→ Source passage
····················
We receive a significant portion of our revenue from a small number of customers, and the loss of any one of these customers or failure to collect a receivable from them could adversely affect our operations and financial position.

We market our products through distribution arrangements and through our direct sales and applications support organization to customers that include original equipment manufacturers, original design manufacturers, and electronic manufacturing service providers. Receivables from our customers are not secured by any type of collateral and are subject to the risk of being uncollectible. For the quarter ended March 31, 2007, sales to our two largest customers accounted for 32% of our total revenue. Significant deterioration in the liquidity or financial condition of any of our major customers or any group of our customers could have a material adverse impact on the collectibility of our accounts receivable and our future operating results. We primarily conduct our sales on a purchase order basis, and we do not have any long-term supply contracts.

Moreover, we believe a high percentage of our products are eventually sold to a number of original equipment manufacturers, or OEMs. Although we communicate with OEMs in an attempt to achieve “design wins,” which are decisions by OEMs and/or original design manufacturers to incorporate our products, we do not have purchase commitments from these end users. Therefore, there can be no assurance that the OEMs and/or original design manufacturers will continue to incorporate our ICs into their products. OEM technical specifications and requirements can change rapidly, and we may not have products that fit new specifications from an end-customer for whom we have had previous design wins. We cannot be certain that we will continue to achieve design wins from large OEMs, that our direct customers will continue to be successful in selling to the OEMs, or that the OEMs will be successful in selling products which incorporate our ICs. The loss of any significant customer, any material reduction in orders by any of our significant customers or by their OEM customers, the cancellation of a significant customer order, or the cancellation or delay of a customer’s or OEM’s significant program or product could reduce our revenue and adversely affect our operations and financial condition.
····················
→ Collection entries
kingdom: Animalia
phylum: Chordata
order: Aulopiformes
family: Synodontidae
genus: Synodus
····················
→ What you need to do
**A.** According to the revenue-risk passage, what share of total revenue came from sales to the two largest customers in the quarter ended March 31, 2007?
**B.** Extract everything in the revenue-risk passage from "We market our" down to "long-term supply contracts.".
Draw only on the revenue-risk passage.

→ Solutions by task
**A.** 32%

**B.**
We market our products through distribution arrangements and through our direct sales and applications support organization to customers that include original equipment manufacturers, original design manufacturers, and electronic manufacturing service providers. Receivables from our customers are not secured by any type of collateral and are subject to the risk of being uncollectible. For the quarter ended March 31, 2007, sales to our two largest customers accounted for 32% of our total revenue. Significant deterioration in the liquidity or financial condition of any of our major customers or any group of our customers could have a material adverse impact on the collectibility of our accounts receivable and our future operating results. We primarily conduct our sales on a purchase order basis, and we do not have any long-term supply contracts.